--- Problem description ---
Pull each line with the string "départ" from the entries.

────────────────────

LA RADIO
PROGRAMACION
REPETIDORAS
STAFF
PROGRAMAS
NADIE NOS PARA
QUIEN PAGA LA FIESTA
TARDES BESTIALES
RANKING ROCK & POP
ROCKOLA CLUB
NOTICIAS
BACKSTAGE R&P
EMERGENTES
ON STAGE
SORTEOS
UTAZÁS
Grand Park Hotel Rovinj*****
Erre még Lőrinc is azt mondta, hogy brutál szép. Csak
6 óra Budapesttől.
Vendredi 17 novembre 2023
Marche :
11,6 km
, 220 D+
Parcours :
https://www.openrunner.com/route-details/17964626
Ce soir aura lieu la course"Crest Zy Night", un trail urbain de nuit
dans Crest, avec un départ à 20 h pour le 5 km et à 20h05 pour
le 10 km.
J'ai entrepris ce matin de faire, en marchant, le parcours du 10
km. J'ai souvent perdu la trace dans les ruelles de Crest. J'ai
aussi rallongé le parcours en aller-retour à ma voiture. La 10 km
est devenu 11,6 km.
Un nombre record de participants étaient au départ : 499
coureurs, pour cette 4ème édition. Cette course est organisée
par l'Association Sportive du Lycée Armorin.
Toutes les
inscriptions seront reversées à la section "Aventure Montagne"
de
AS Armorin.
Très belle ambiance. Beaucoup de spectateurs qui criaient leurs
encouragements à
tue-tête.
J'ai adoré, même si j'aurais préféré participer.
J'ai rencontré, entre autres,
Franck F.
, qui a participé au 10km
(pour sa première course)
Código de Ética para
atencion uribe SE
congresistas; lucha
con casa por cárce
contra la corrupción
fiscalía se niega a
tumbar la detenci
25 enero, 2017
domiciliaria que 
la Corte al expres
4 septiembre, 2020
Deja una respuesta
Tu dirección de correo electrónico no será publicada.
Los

────────────────────

--- Answer below ---
dans Crest, avec un départ à 20 h pour le 5 km et à 20h05 pour
Un nombre record de participants étaient au départ : 499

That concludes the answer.